## TASK ITEM
From the material below, give the number of lines that hold the string "positive" and nothing further.
--- DATA EXCERPTS ---
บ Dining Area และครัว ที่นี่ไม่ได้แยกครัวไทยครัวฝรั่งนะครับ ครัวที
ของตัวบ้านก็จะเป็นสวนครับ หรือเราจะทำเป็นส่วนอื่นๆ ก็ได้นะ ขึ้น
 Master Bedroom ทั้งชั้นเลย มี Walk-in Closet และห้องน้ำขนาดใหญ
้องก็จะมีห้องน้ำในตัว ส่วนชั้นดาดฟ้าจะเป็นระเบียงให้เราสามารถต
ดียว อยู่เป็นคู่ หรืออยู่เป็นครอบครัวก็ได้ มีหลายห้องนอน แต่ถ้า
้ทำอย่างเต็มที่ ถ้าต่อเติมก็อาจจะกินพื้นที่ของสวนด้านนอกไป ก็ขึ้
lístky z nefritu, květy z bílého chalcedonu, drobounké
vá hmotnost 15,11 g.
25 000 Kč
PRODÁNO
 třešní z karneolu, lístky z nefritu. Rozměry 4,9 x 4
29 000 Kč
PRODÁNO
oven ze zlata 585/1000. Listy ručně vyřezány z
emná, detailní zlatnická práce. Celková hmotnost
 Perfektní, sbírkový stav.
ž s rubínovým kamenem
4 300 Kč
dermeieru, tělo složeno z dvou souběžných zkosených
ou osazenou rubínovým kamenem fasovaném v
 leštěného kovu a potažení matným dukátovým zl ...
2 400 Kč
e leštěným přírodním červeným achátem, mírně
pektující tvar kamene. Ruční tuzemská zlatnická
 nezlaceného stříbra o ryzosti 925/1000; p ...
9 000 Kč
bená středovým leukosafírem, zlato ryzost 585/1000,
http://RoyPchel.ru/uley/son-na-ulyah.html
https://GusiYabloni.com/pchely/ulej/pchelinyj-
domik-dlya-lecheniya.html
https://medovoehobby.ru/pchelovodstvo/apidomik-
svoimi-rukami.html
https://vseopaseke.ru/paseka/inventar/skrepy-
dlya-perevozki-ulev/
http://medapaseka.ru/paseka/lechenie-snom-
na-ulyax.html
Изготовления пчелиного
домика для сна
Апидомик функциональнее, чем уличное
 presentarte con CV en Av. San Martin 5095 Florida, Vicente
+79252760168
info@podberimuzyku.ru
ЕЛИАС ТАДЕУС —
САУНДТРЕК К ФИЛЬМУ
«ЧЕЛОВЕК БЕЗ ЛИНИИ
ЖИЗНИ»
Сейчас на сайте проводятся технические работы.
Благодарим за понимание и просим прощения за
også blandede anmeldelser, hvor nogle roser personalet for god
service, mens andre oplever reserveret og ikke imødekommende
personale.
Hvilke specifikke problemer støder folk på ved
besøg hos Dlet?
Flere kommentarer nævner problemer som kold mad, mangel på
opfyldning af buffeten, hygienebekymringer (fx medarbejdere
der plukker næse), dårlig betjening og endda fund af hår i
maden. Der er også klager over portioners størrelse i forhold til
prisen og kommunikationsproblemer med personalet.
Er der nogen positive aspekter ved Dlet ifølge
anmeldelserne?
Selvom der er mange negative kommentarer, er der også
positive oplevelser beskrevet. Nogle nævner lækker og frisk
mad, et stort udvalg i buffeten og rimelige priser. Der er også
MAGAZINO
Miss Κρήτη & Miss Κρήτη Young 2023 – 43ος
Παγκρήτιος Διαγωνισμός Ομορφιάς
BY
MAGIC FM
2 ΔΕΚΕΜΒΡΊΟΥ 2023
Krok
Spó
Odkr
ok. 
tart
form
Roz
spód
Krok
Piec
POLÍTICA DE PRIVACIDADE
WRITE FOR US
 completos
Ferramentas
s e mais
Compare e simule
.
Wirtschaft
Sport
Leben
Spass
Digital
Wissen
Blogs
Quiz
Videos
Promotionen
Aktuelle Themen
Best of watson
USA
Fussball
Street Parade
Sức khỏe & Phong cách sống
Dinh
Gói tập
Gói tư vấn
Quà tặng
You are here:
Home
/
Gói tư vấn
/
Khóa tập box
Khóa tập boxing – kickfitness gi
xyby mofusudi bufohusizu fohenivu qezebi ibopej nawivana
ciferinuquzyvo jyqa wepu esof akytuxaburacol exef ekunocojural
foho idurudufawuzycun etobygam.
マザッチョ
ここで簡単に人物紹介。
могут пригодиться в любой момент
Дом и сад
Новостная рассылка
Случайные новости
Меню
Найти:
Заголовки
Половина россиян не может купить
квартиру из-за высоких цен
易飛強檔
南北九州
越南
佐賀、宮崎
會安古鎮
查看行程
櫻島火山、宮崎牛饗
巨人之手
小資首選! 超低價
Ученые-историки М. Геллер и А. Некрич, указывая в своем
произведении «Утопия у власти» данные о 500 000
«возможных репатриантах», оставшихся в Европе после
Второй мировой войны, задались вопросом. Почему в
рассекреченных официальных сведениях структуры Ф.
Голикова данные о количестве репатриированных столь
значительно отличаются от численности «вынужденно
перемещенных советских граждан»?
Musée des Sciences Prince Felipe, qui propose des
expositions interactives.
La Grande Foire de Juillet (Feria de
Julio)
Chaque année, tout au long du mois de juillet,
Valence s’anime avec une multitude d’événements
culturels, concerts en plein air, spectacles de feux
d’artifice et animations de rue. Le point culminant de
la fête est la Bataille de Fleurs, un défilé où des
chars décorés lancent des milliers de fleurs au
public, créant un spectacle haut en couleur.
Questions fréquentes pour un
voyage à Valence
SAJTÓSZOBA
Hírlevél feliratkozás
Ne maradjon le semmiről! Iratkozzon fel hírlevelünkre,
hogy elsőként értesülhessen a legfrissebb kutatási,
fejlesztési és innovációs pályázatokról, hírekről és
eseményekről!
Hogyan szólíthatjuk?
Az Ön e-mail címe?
---
## SOLUTION TO THIS TASK
2